__Exercise__
Find every line below where the string "CIRCLE" shows up, and copy those lines.
┌──
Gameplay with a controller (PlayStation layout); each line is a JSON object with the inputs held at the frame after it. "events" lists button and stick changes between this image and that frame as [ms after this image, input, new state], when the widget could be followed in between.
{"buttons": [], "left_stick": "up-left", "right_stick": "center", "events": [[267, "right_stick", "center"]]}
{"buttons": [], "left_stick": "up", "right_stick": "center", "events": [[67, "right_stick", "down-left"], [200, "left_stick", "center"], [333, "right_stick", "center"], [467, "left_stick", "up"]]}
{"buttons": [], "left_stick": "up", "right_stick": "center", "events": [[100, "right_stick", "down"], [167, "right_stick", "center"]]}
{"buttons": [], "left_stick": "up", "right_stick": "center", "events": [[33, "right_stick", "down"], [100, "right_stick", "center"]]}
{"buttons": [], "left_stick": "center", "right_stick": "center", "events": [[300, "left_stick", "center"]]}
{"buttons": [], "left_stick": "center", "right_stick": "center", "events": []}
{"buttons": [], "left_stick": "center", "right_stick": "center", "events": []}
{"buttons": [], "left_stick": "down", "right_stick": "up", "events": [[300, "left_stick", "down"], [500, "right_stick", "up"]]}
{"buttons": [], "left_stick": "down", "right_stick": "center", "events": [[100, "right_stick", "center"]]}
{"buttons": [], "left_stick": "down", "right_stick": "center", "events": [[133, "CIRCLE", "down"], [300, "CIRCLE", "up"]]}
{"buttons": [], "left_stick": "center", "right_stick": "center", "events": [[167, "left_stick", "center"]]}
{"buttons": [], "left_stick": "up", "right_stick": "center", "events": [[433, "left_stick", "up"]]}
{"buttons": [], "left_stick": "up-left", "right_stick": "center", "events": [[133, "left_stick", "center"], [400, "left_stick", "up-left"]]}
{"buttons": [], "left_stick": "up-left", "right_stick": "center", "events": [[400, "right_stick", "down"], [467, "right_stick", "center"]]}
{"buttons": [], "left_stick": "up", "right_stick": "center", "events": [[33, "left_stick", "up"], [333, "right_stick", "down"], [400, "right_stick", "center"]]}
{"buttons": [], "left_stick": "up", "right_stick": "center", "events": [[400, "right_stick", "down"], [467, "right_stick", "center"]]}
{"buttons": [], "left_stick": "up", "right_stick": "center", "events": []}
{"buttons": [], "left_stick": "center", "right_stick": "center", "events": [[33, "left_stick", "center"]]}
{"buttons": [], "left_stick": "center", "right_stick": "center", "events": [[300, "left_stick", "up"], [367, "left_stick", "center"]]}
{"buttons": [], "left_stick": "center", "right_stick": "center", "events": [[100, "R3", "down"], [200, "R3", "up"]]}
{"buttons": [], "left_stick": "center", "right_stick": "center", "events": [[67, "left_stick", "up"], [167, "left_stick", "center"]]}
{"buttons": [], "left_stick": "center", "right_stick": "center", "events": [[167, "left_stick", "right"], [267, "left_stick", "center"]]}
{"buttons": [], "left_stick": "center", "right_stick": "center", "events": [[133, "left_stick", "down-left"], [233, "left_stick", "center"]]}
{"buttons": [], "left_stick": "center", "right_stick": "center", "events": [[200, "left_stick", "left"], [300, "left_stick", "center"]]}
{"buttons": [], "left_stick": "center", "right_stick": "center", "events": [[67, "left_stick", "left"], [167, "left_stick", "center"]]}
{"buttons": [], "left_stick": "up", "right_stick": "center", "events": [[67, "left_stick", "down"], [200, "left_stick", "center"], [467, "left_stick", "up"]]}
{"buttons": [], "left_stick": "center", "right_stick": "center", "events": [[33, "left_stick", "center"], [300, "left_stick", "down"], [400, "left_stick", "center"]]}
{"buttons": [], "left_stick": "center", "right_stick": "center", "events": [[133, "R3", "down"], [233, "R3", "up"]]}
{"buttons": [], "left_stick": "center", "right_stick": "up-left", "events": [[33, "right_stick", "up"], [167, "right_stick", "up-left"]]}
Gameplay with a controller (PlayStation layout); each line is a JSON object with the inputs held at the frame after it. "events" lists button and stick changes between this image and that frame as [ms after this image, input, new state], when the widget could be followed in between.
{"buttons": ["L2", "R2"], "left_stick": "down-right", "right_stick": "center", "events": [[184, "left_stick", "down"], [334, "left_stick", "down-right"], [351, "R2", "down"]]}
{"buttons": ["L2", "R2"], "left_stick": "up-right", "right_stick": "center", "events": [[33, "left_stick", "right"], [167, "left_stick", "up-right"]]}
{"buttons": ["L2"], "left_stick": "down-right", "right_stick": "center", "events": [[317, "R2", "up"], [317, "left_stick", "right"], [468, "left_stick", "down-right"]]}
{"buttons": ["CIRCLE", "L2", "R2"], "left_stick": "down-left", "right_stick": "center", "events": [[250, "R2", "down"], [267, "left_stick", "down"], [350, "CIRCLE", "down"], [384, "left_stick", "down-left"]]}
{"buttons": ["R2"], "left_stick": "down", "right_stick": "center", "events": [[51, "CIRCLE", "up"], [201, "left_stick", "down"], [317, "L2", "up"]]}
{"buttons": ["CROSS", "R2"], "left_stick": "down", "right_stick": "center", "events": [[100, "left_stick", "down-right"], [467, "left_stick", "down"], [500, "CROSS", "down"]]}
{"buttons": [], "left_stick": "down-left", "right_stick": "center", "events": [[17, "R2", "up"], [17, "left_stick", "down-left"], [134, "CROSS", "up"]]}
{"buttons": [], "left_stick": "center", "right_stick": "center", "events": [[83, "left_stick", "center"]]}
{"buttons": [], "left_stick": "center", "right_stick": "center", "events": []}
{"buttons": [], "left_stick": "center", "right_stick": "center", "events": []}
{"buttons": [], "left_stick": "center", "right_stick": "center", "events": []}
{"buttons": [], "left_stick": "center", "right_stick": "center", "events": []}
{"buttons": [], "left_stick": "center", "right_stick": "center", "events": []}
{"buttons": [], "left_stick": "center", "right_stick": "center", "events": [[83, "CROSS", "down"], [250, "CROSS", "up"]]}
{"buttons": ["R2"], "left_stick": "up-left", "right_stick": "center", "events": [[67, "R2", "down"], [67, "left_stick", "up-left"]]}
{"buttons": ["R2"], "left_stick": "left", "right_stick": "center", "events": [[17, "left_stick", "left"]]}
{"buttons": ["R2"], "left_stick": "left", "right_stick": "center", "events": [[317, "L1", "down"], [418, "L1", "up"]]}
└──
__Solution for this exercise__
{"buttons": [], "left_stick": "down", "right_stick": "center", "events": [[133, "CIRCLE", "down"], [300, "CIRCLE", "up"]]}
{"buttons": ["CIRCLE", "L2", "R2"], "left_stick": "down-left", "right_stick": "center", "events": [[250, "R2", "down"], [267, "left_stick", "down"], [350, "CIRCLE", "down"], [384, "left_stick", "down-left"]]}
{"buttons": ["R2"], "left_stick": "down", "right_stick": "center", "events": [[51, "CIRCLE", "up"], [201, "left_stick", "down"], [317, "L2", "up"]]}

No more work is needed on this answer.